> _EXERCISE PROMPT_
Switch each "screenshot" to "snapshot" in the lines from the start of the listing through the line that contains "Once I've seen", and reproduce those lines with everything else unchanged.

DATA SHOWN START

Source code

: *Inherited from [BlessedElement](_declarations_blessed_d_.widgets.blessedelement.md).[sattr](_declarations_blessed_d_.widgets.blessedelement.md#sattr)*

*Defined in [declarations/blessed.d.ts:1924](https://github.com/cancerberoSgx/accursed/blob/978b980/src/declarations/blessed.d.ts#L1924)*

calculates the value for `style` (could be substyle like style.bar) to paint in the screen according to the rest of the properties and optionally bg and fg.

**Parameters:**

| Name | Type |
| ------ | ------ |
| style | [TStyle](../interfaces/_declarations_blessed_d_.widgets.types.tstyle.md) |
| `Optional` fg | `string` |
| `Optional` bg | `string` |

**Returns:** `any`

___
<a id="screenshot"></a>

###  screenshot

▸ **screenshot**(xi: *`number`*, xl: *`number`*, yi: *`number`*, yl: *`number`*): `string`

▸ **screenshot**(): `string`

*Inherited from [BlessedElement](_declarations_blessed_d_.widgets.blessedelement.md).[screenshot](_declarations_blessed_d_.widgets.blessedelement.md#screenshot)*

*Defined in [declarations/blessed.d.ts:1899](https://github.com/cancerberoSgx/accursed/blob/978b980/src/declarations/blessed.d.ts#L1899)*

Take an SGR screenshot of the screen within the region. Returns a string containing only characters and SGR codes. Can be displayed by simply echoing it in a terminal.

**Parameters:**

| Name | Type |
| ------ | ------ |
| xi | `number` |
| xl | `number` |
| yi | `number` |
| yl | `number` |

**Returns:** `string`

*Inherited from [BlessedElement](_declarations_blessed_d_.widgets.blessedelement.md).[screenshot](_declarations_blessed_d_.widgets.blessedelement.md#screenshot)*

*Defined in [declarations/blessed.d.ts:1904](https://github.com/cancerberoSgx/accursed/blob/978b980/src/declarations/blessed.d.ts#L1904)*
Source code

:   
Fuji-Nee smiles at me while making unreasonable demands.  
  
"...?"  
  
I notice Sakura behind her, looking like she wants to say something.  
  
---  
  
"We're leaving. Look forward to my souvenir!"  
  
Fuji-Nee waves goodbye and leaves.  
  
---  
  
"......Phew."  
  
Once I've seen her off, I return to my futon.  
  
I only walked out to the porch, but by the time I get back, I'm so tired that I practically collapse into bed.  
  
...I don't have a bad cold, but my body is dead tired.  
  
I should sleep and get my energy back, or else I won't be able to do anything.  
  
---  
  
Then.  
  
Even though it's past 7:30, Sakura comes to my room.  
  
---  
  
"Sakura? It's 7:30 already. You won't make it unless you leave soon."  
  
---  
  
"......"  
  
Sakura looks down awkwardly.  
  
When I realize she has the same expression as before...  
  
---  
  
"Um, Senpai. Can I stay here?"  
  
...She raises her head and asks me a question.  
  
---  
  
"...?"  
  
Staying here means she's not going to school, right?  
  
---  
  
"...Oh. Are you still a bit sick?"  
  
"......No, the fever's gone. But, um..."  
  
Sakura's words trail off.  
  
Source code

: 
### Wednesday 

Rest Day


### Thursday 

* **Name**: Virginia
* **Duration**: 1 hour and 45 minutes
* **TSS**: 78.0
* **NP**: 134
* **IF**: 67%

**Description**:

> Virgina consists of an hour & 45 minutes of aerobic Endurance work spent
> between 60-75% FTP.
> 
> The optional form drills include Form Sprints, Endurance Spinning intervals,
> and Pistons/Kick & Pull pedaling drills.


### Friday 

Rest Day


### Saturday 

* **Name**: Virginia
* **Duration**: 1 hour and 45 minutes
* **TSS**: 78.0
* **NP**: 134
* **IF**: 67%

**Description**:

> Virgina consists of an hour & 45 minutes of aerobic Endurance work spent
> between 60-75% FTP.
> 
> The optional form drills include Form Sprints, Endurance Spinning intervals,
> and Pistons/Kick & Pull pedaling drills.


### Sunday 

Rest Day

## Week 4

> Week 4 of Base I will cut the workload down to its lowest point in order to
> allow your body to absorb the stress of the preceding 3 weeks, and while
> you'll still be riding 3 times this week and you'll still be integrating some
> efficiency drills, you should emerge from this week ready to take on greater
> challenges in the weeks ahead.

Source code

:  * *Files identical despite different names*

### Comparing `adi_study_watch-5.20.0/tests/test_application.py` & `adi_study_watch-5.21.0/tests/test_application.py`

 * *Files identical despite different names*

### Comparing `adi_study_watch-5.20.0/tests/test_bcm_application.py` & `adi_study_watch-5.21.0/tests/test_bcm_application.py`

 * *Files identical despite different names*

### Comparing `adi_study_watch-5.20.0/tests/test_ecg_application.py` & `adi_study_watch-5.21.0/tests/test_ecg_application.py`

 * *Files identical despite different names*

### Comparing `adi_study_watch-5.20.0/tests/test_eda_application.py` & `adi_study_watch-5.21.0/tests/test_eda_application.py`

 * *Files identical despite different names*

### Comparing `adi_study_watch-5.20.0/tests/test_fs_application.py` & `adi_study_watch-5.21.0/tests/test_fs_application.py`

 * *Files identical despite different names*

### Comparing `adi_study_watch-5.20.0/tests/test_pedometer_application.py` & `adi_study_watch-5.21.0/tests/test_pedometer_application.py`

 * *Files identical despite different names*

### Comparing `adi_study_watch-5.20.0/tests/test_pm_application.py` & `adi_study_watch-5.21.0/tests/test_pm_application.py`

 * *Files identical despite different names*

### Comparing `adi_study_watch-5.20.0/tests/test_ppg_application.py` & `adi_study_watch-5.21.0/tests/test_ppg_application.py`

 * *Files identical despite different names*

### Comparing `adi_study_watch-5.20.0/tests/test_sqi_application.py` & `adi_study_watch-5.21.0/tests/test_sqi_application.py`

DATA SHOWN END

> _WRITTEN ANSWER_
Source code

: *Inherited from [BlessedElement](_declarations_blessed_d_.widgets.blessedelement.md).[sattr](_declarations_blessed_d_.widgets.blessedelement.md#sattr)*

*Defined in [declarations/blessed.d.ts:1924](https://github.com/cancerberoSgx/accursed/blob/978b980/src/declarations/blessed.d.ts#L1924)*

calculates the value for `style` (could be substyle like style.bar) to paint in the screen according to the rest of the properties and optionally bg and fg.

**Parameters:**

| Name | Type |
| ------ | ------ |
| style | [TStyle](../interfaces/_declarations_blessed_d_.widgets.types.tstyle.md) |
| `Optional` fg | `string` |
| `Optional` bg | `string` |

**Returns:** `any`

___
<a id="snapshot"></a>

###  snapshot

▸ **snapshot**(xi: *`number`*, xl: *`number`*, yi: *`number`*, yl: *`number`*): `string`

▸ **snapshot**(): `string`

*Inherited from [BlessedElement](_declarations_blessed_d_.widgets.blessedelement.md).[snapshot](_declarations_blessed_d_.widgets.blessedelement.md#snapshot)*

*Defined in [declarations/blessed.d.ts:1899](https://github.com/cancerberoSgx/accursed/blob/978b980/src/declarations/blessed.d.ts#L1899)*

Take an SGR snapshot of the screen within the region. Returns a string containing only characters and SGR codes. Can be displayed by simply echoing it in a terminal.

**Parameters:**

| Name | Type |
| ------ | ------ |
| xi | `number` |
| xl | `number` |
| yi | `number` |
| yl | `number` |

**Returns:** `string`

*Inherited from [BlessedElement](_declarations_blessed_d_.widgets.blessedelement.md).[snapshot](_declarations_blessed_d_.widgets.blessedelement.md#snapshot)*

*Defined in [declarations/blessed.d.ts:1904](https://github.com/cancerberoSgx/accursed/blob/978b980/src/declarations/blessed.d.ts#L1904)*
Source code

:   
Fuji-Nee smiles at me while making unreasonable demands.  
  
"...?"  
  
I notice Sakura behind her, looking like she wants to say something.  
  
---  
  
"We're leaving. Look forward to my souvenir!"  
  
Fuji-Nee waves goodbye and leaves.  
  
---  
  
"......Phew."  
  
Once I've seen her off, I return to my futon.  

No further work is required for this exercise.